DATA TO EXAMINE: Begin

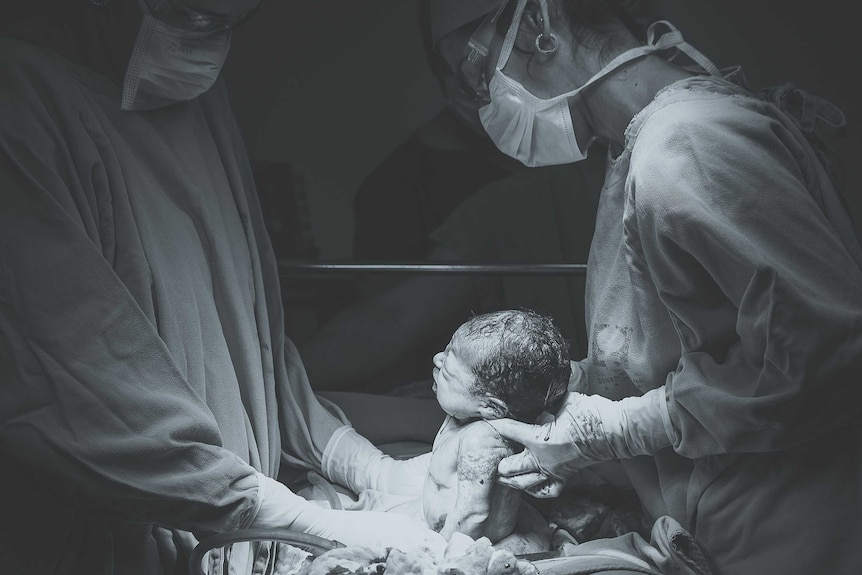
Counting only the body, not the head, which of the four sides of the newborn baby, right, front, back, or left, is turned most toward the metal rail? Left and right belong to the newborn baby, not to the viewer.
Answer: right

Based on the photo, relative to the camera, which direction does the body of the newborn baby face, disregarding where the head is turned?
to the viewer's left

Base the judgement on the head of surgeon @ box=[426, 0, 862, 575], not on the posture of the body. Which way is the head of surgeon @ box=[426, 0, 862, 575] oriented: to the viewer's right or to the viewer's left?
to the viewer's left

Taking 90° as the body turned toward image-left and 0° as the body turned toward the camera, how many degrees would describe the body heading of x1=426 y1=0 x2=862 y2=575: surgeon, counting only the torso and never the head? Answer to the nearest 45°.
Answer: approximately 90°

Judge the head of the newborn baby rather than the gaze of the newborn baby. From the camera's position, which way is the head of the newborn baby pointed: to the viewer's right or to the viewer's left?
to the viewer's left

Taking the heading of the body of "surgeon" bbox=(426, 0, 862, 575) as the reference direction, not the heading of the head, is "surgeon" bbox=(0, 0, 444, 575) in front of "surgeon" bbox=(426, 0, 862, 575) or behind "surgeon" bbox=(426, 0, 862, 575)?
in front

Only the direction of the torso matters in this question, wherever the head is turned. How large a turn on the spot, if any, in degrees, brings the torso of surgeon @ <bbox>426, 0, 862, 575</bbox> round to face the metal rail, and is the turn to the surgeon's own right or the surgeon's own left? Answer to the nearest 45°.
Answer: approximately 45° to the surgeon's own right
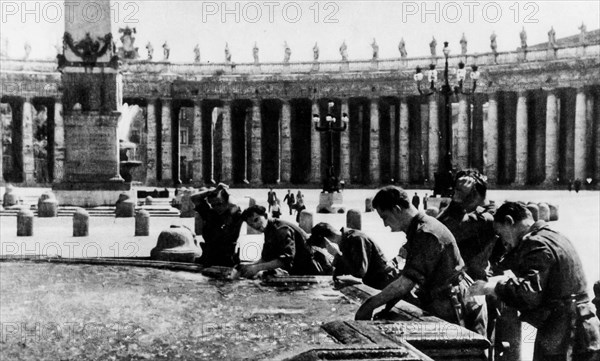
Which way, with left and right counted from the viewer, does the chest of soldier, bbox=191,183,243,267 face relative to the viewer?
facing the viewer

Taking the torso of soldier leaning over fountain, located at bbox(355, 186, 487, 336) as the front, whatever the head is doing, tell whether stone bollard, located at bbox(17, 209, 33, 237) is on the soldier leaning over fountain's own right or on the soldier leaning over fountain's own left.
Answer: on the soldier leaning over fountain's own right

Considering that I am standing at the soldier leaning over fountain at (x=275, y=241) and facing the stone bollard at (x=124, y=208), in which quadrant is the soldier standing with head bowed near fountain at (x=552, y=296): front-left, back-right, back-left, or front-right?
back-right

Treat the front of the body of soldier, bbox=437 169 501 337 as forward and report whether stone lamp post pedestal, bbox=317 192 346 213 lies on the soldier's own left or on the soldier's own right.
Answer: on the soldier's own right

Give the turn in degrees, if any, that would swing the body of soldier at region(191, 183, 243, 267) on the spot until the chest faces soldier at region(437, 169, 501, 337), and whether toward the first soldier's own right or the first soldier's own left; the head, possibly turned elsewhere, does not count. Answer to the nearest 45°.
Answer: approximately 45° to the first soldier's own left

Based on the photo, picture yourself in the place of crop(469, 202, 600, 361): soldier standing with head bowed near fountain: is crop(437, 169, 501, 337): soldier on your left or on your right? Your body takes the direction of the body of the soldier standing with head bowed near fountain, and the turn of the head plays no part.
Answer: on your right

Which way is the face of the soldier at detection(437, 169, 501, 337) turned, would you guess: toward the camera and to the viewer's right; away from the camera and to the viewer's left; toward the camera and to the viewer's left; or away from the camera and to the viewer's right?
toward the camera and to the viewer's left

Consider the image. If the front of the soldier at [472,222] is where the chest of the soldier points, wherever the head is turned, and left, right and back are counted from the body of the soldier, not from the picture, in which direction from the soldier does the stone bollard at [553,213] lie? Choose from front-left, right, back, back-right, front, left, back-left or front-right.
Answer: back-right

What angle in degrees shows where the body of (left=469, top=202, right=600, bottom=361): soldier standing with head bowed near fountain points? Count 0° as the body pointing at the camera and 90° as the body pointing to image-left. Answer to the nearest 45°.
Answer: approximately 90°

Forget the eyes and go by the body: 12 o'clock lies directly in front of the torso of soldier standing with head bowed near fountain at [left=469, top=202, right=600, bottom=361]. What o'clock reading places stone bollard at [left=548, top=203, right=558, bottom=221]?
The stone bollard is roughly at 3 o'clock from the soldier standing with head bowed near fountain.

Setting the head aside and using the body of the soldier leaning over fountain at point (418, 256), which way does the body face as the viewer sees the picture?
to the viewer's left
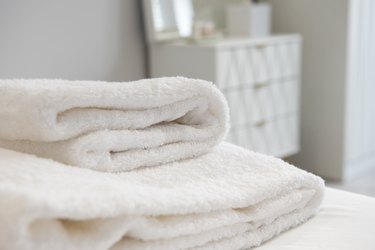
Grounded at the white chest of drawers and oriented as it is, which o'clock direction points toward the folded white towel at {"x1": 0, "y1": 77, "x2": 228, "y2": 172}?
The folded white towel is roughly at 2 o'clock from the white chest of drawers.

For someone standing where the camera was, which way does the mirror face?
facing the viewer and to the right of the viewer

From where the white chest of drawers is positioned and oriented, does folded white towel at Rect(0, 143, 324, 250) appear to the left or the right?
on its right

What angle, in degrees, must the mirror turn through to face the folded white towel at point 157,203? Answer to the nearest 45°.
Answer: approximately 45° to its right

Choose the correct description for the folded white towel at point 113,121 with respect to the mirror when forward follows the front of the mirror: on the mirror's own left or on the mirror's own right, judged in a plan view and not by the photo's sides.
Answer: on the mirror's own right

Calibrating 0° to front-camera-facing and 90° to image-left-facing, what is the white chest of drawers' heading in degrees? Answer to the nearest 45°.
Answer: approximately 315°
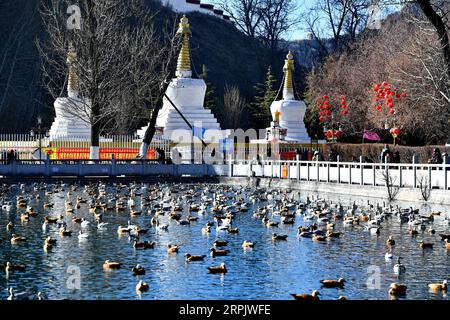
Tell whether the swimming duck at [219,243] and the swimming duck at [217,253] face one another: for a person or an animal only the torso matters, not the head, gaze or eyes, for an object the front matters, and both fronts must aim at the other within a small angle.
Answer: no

DATA TO EXAMINE: End
DATA TO EXAMINE: Begin

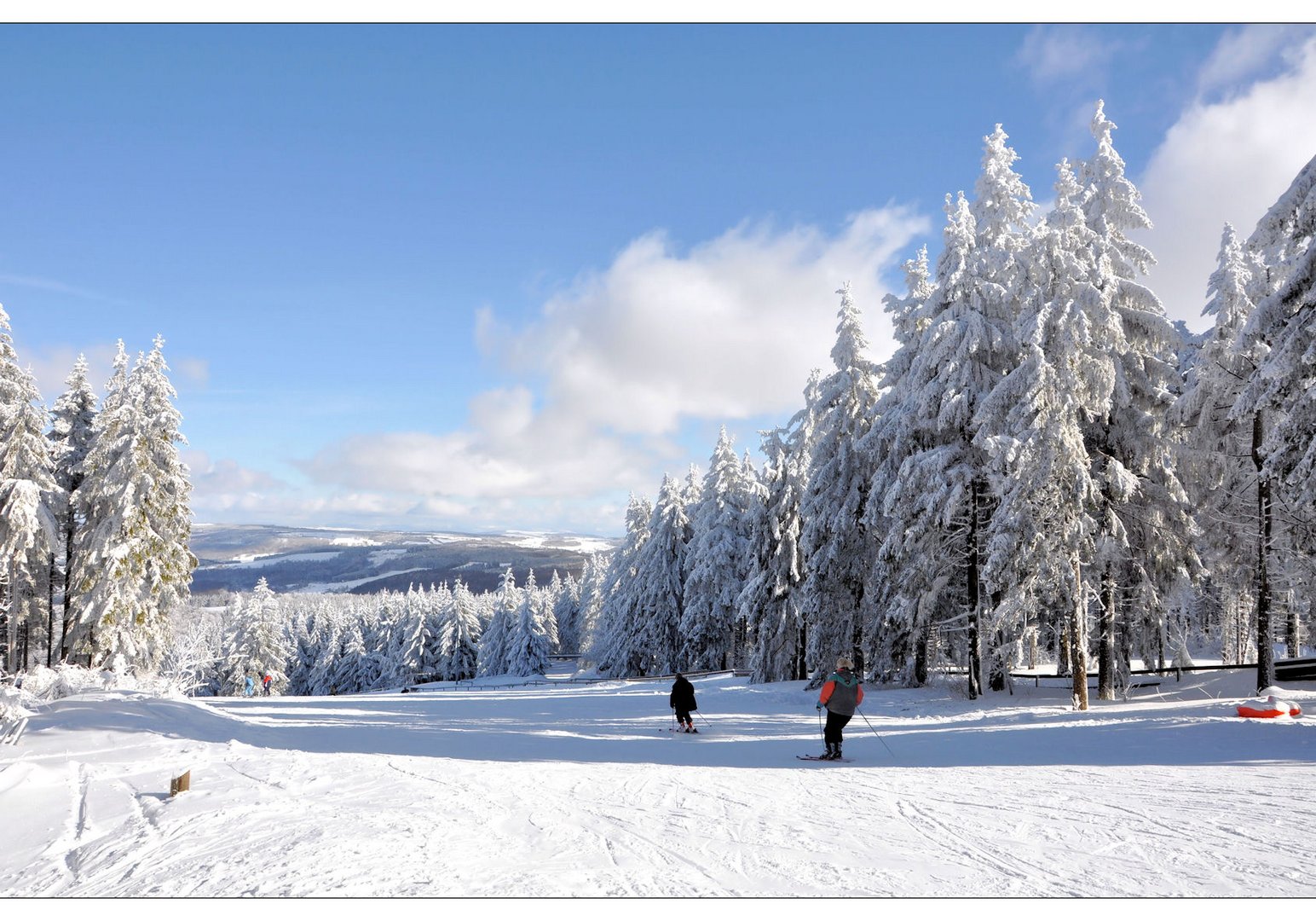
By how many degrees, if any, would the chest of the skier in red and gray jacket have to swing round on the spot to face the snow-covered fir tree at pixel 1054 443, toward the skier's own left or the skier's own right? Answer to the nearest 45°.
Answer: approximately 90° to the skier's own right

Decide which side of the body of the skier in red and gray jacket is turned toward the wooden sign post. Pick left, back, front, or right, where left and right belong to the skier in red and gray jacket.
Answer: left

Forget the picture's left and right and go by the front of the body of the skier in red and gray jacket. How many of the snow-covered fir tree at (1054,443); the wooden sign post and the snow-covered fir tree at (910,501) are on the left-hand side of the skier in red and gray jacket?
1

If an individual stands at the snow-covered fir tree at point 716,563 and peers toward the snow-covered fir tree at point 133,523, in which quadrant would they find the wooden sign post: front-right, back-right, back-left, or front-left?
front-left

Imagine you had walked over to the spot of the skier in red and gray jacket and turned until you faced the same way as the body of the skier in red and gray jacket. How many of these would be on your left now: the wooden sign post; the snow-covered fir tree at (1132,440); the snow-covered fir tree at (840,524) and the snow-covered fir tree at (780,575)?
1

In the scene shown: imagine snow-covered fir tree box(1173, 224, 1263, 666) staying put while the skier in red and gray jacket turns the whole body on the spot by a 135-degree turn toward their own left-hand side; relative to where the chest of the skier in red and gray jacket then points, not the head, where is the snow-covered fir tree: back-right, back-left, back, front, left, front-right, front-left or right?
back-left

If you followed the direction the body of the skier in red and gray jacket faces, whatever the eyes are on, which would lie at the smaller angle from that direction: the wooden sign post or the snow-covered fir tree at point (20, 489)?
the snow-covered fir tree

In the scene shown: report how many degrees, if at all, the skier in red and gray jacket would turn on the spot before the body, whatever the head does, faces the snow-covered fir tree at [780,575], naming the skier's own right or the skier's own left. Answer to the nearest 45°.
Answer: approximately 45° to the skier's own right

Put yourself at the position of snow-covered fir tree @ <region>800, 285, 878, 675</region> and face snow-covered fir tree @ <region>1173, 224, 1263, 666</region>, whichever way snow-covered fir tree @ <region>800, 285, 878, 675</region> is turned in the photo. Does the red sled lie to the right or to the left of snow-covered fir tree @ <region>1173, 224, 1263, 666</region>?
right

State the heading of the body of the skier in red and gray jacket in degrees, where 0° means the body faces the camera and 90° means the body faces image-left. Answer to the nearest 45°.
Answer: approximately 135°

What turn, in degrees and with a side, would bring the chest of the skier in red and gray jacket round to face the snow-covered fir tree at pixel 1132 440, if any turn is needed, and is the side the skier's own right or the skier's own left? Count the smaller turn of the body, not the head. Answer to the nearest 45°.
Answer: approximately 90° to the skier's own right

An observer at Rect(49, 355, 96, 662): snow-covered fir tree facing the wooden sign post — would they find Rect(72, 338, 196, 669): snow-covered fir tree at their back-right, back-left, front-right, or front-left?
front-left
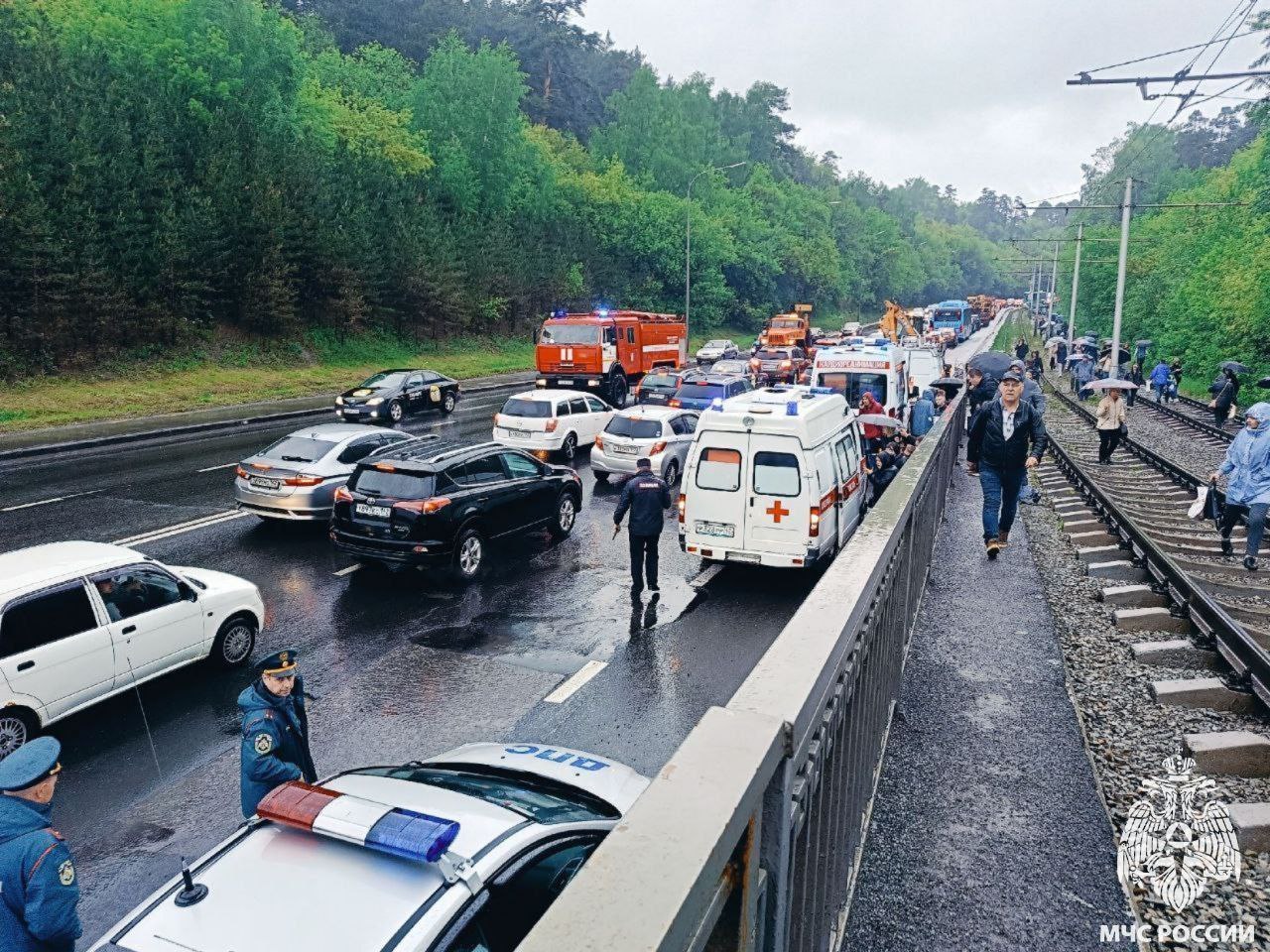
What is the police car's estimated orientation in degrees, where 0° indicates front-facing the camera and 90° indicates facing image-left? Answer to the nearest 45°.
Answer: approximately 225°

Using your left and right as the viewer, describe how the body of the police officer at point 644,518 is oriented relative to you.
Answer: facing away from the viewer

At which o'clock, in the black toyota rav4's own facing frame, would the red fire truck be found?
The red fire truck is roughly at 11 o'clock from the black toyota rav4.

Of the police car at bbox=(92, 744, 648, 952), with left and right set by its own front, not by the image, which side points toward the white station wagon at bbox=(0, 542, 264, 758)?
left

DATA TO EXAMINE: End
DATA TO EXAMINE: Begin

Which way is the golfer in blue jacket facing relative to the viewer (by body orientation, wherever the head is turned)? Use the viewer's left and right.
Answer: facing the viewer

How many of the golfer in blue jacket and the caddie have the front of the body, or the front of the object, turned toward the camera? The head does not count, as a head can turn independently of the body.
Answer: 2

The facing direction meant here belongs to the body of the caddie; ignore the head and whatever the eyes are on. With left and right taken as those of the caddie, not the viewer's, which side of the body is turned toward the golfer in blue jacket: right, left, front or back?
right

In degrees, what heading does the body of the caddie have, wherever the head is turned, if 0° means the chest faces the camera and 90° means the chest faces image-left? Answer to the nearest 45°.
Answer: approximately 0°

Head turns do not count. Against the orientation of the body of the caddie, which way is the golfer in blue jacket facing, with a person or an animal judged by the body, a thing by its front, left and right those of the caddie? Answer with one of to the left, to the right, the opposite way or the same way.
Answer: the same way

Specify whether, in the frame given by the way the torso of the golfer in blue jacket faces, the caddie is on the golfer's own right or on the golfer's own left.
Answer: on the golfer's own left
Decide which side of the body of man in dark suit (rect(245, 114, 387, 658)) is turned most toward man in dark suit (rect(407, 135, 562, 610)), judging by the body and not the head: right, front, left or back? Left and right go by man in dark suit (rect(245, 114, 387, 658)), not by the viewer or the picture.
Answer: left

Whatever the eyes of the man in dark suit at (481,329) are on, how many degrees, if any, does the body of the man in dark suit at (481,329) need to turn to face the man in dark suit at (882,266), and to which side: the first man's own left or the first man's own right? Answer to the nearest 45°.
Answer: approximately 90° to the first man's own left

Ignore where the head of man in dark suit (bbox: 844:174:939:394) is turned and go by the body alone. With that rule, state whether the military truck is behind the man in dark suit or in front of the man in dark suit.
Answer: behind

DATA TO EXAMINE: End

WORK INSTRUCTIONS: Count the lines in the items above that contain the string "forward". Reply with the number only.

RESPONSE AREA: 2